• _SELECTED PASSAGE_:
Jon Ostler left his job with military intelligence to boost his commercial nous and, hopefully, to make a few more bucks.

Less than four years later his firm, web marketing consultancy First Rate, has a turnover of more than a $1 million, employs eight people and is about to appoint a chief executive to take the firm global.

Behind this success, Ostler said, is the guiding hand of business angel firm Sparkbox.

Business angels are individuals with more than a few spare dollars who want to invest in and help develop a firm before it’s large enough to access traditional venture capital funds.

Sparkbox is a collection of three “professional” angels, according to the group’s spokesman, Frenchman Gael de Kerdanet.

The other two Sparkbox founders are Wellington businessman Henry Tait and UK-based New Zealander Andrew Duff.

• _DATA_:
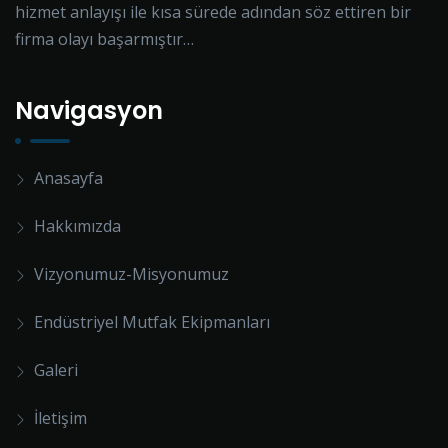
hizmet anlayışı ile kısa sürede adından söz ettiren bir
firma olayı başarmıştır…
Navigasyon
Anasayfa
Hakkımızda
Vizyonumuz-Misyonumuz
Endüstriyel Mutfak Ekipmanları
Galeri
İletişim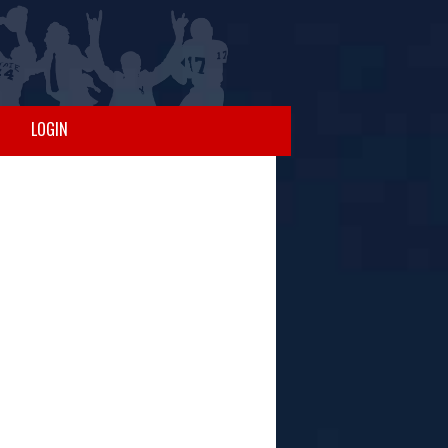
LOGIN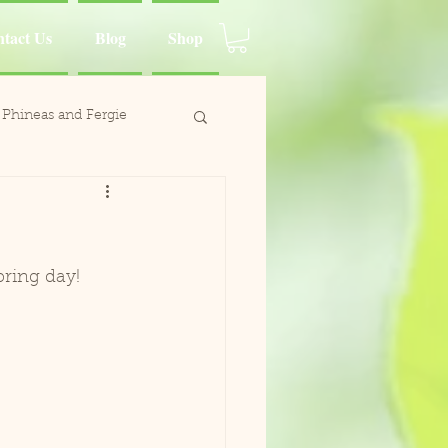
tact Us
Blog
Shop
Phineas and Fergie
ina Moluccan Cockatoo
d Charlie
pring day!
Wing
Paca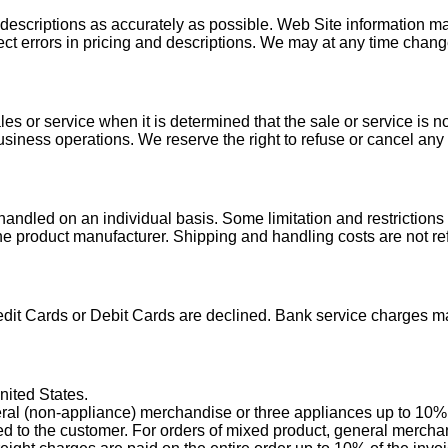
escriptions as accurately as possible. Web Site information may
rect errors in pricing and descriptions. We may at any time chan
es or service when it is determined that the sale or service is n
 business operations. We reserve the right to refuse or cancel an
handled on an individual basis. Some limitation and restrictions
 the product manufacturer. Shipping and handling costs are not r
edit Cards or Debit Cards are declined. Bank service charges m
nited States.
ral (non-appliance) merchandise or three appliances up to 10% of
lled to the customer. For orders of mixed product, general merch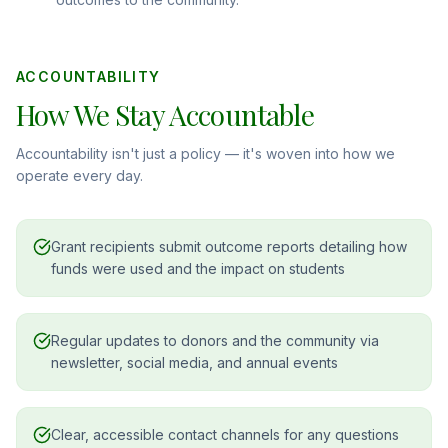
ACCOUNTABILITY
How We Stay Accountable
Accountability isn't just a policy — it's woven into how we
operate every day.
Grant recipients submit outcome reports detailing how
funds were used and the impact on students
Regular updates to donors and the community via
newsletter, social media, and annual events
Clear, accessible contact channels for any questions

==

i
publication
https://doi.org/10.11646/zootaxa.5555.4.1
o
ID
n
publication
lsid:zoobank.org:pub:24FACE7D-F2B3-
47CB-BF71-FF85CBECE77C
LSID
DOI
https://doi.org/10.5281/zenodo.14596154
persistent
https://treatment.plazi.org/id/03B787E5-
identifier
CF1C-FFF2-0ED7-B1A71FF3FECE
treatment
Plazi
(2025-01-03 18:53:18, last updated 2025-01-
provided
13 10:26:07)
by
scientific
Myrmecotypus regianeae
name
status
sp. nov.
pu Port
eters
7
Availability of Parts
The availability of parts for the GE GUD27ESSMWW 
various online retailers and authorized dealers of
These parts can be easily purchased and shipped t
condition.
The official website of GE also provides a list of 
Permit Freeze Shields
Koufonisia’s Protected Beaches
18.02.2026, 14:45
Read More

==

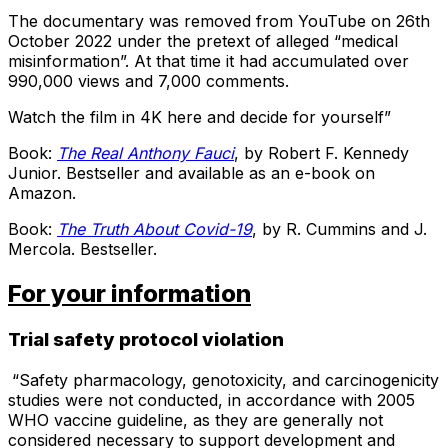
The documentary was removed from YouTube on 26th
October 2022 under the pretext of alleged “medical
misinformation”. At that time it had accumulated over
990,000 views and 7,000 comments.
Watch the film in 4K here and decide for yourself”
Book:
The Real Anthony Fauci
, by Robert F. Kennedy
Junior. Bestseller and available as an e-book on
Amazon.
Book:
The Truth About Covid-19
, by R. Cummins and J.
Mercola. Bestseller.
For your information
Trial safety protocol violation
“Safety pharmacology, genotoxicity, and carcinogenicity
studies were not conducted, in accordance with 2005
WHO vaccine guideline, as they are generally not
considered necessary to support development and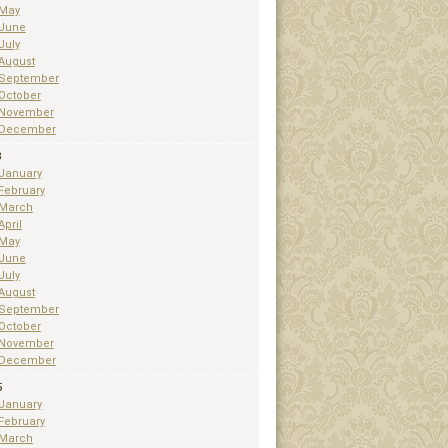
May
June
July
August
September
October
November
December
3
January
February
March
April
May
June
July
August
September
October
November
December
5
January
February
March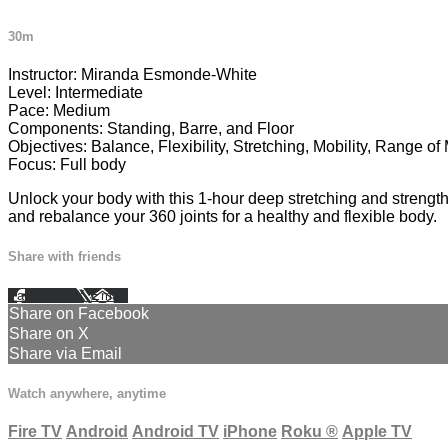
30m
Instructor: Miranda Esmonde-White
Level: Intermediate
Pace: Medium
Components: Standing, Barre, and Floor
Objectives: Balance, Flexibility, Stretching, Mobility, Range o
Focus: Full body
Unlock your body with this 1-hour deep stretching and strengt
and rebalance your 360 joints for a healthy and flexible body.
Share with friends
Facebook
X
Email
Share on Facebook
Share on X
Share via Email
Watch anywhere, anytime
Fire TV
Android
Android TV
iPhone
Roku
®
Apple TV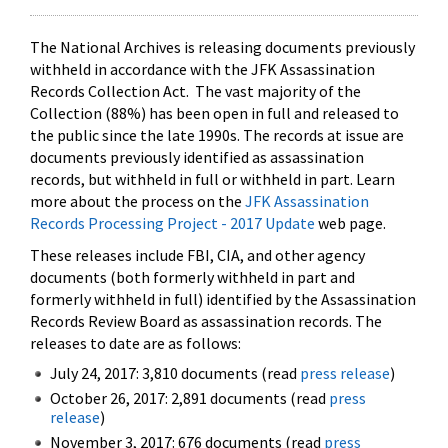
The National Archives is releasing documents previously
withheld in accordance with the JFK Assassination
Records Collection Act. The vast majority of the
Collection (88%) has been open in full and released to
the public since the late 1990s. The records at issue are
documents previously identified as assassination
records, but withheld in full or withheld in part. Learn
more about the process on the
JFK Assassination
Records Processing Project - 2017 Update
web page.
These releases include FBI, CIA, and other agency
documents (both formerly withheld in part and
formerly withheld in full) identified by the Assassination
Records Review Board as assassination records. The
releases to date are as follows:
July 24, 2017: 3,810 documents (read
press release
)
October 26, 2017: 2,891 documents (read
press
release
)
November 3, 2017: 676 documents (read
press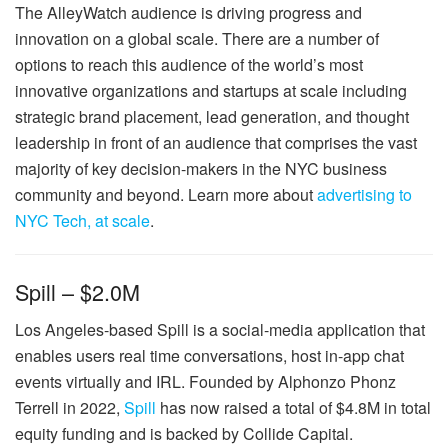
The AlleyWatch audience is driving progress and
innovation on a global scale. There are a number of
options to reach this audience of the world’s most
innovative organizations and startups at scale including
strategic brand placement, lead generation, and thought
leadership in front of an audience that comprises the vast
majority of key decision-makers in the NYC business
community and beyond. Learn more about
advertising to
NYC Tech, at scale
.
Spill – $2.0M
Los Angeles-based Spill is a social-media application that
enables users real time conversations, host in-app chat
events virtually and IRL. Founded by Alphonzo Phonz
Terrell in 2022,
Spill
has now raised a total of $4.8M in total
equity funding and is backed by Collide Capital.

• _TO DO_:
**A.** According to the article about First Rate and Sparkbox, why did Jon Ostler leave his job with military intelligence? Answer in one to three sentences.
**B.** Reproduce word for word the part of the article about First Rate and Sparkbox starting with "Less than four" and going on through "venture capital funds.".

• _TASK-BY-TASK SOLUTIONS_:
**A.** Jon Ostler left his job with military intelligence to boost his commercial nous. He also hoped to make a few more bucks.

**B.**
Less than four years later his firm, web marketing consultancy First Rate, has a turnover of more than a $1 million, employs eight people and is about to appoint a chief executive to take the firm global.

Behind this success, Ostler said, is the guiding hand of business angel firm Sparkbox.

Business angels are individuals with more than a few spare dollars who want to invest in and help develop a firm before it’s large enough to access traditional venture capital funds.